What Investors Should Know about Vivint Solar’s Leverage Position

Interest expenses

In 3Q17, Vivint Solar’s (VSLR) interest expenses came in at $16.2 million as compared to $16.8 million in 2Q17 and $9.4 million in 3Q16. The YoY increase in interest expenses is mainly due to more borrowing.

What Investors Should Know about Vivint Solar’s Leverage Position

Debt structure and liquidity position

As of September 30, 2017, Vivint Solar had approximately $882.7 million in debt, 3.3% higher than $854.8 million at the end of 2Q17. Out of the $882.7 million, $278.0 million has been borrowed under the 2016 term loan facility, and $192.3 million has been borrowed under the subordinated HoldCo facility.

Borrowings under the Subordinated Holdco Facility have an interest rate of 9.3% and mature in March 2020. This debt was used for solar energy system construction and acquisitions.

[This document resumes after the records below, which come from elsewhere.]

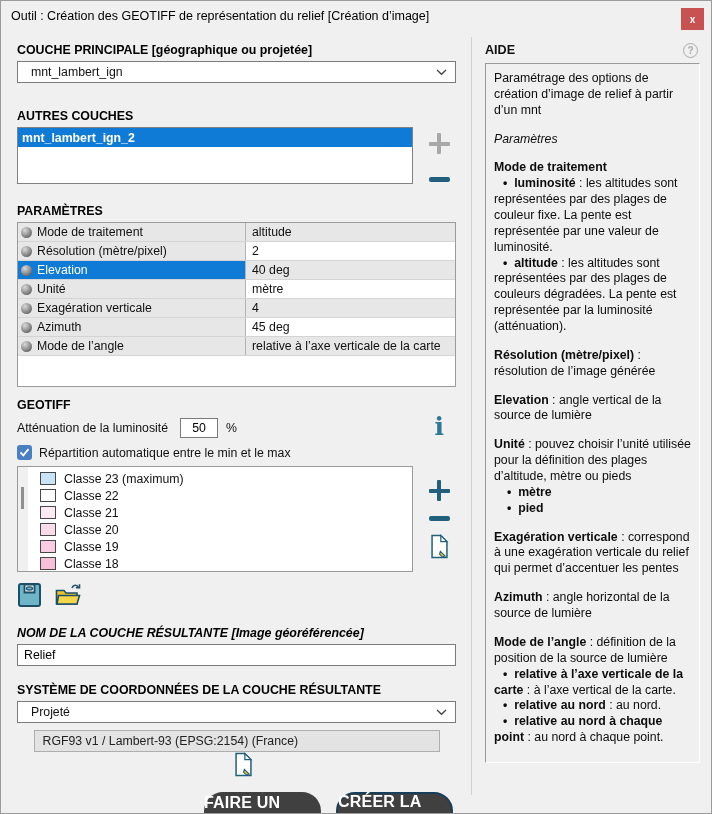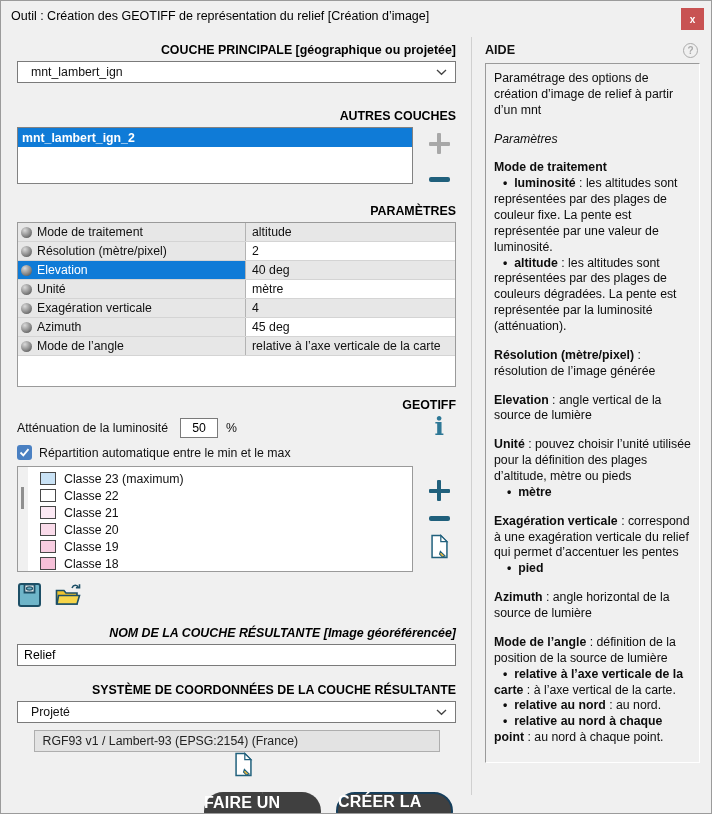"COUCHE PRINCIPALE [géographique ou" .sec-label { text-align: right -> none }
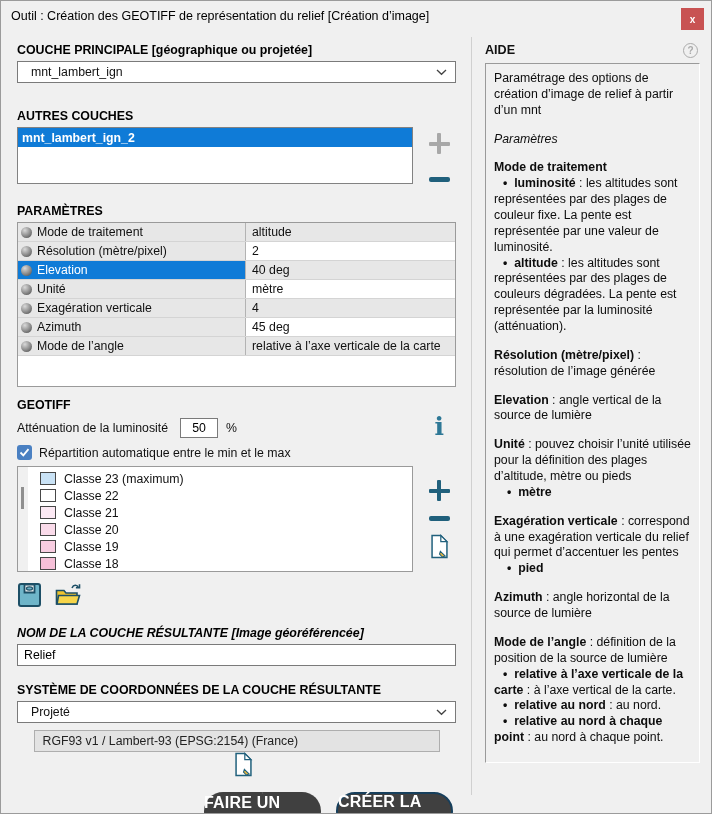"Exagération verticale : correspond à" div.hp { order: before "• pied" -> after "• pied" }
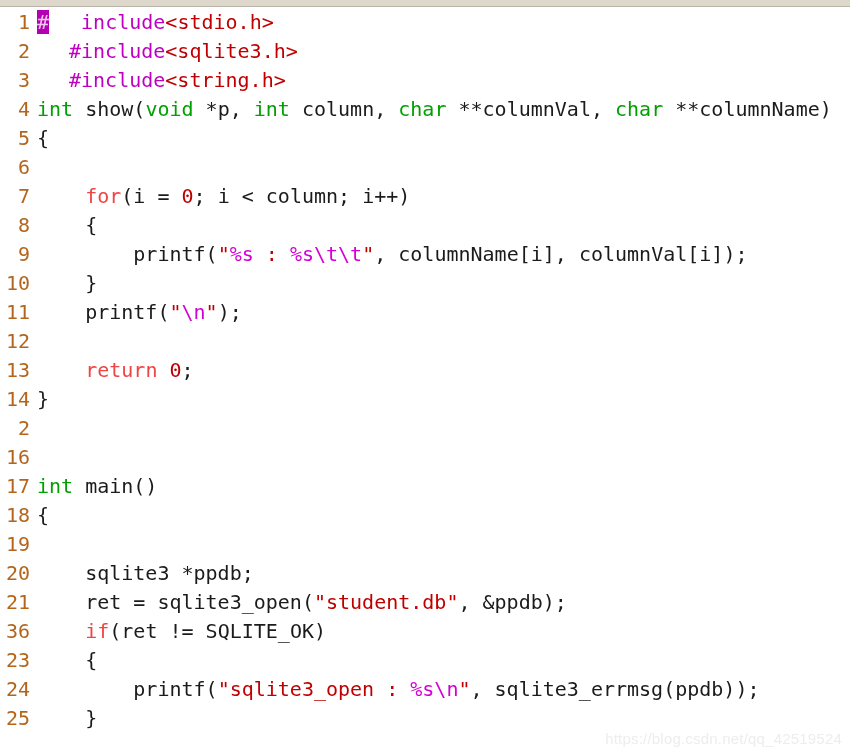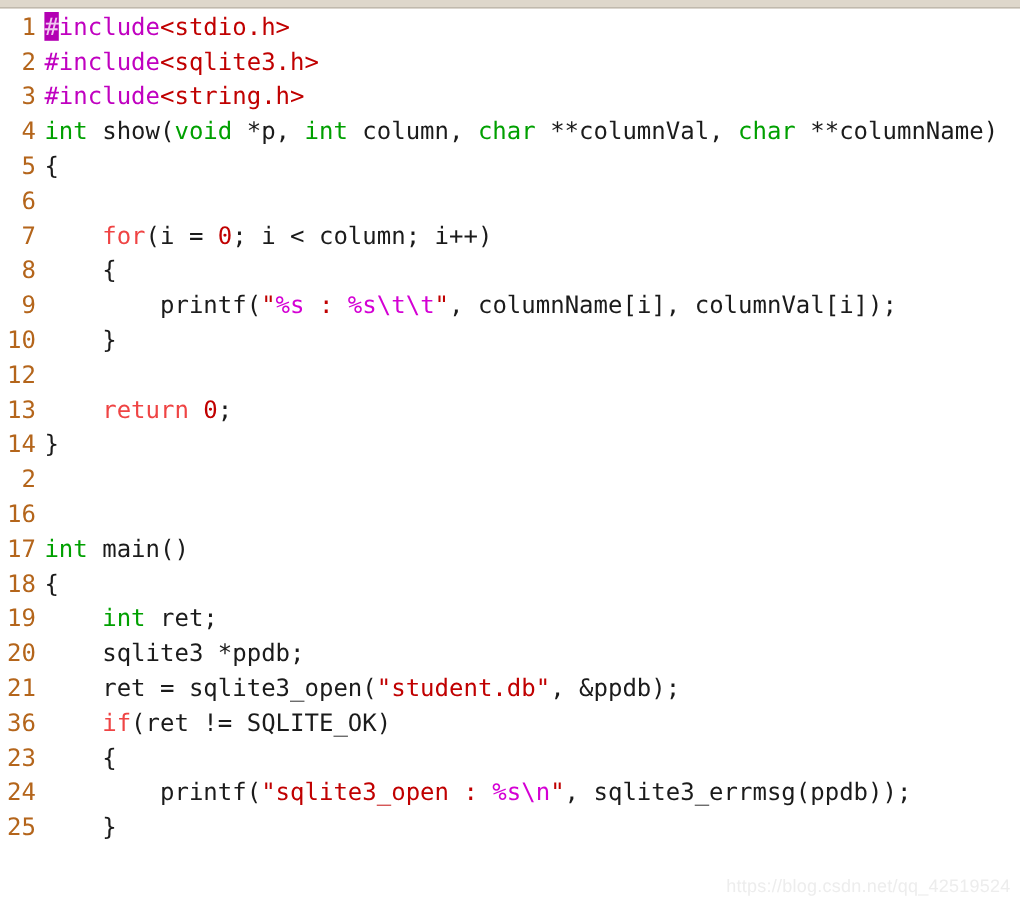"include" .t-pre { padding-left: none -> 32px }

The term loan into which Vivint Solar entered in August 2016 has an interest rate of 4.2%. The interest expense for the term loan was approximately $3.7 million for 3Q17.

At the end of 3Q17, Vivint Solar had approximately $101.8 million in the form of cash and cash equivalents, lower than the $115.6 million the company had as of June 30, 2017. Vivint Solar (VSLR) has tax equity commitments from investors to fund approximately 63 megawatts as of October 31, 2017.

Outlook

Vivint Solar’s 3Q17 results were driven by solid operational performance. Lower cost per watt enabled the company to bring down its operating losses on a YoY basis. For 4Q17, the company expects its cost per watt to be in the range of $2.9 and $3.0 on account of lower megawatt (or MW) bookings in 3Q17. VSLR anticipates its MW installations to be in the range of 46 MW–50 MW in 4Q17.

The solar energy (TAN) industry is capital intensive. Companies like SunPower (SPWR), Sunrun (RUN), and SolarCity (SCTY) source much of their necessary capital from outside. Cash and loan sales may help in reducing the reliance on outside sources for capital.